── Supplied entries ──

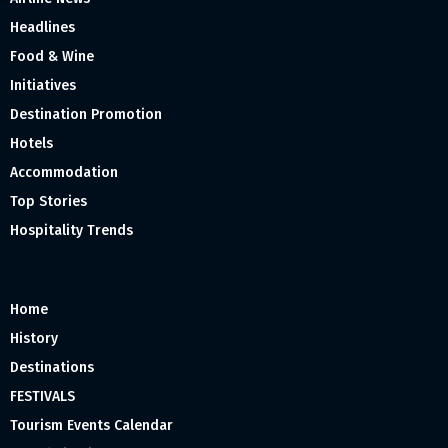
Headlines
Food & Wine
Initiatives
Destination Promotion
Hotels
Accommodation
Top Stories
Hospitality Trends
Home
History
Destinations
FESTIVALS
Tourism Events Calendar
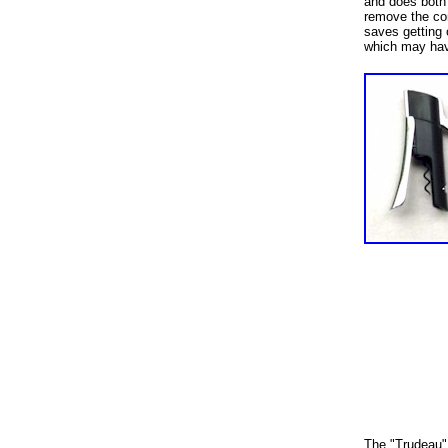
and does both
remove the cor
saves getting 
which may hav
The "Trudeau" 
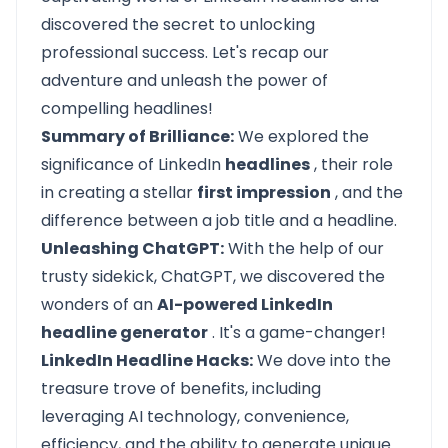
discovered the secret to unlocking
professional success. Let's recap our
adventure and unleash the power of
compelling headlines!
Summary of Brilliance:
We explored the
significance of LinkedIn
headlines
, their role
in creating a stellar
first impression
, and the
difference between a job title and a headline.
Unleashing ChatGPT:
With the help of our
trusty sidekick, ChatGPT, we discovered the
wonders of an
AI-powered LinkedIn
headline generator
. It's a game-changer!
LinkedIn Headline Hacks:
We dove into the
treasure trove of benefits, including
leveraging AI technology, convenience,
efficiency, and the ability to generate unique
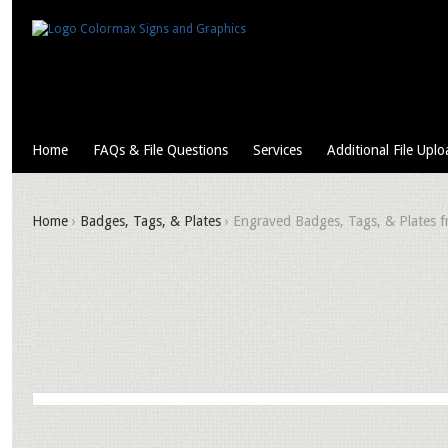
Home
FAQs & File Questions
Services
Additional File Uplo
Home
›
Badges, Tags, & Plates
› Engraved Badges, Tags, & Plates fr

───

# Work item:
Return every line of the entries above word for word, leaving out the picture lines.

# Result for this exercise:
Headlines
Food & Wine
Initiatives
Destination Promotion
Hotels
Accommodation
Top Stories
Hospitality Trends
Home
History
Destinations
FESTIVALS
Tourism Events Calendar
and does both
remove the cor
saves getting 
which may hav
The "Trudeau" 
discovered the secret to unlocking
professional success. Let's recap our
adventure and unleash the power of
compelling headlines!
Summary of Brilliance:
We explored the
significance of LinkedIn
headlines
, their role
in creating a stellar
first impression
, and the
difference between a job title and a headline.
Unleashing ChatGPT:
With the help of our
trusty sidekick, ChatGPT, we discovered the
wonders of an
AI-powered LinkedIn
headline generator
. It's a game-changer!
LinkedIn Headline Hacks:
We dove into the
treasure trove of benefits, including
leveraging AI technology, convenience,
efficiency, and the ability to generate unique
Home
FAQs & File Questions
Services
Additional File Uplo
Home
›
Badges, Tags, & Plates
› Engraved Badges, Tags, & Plates fr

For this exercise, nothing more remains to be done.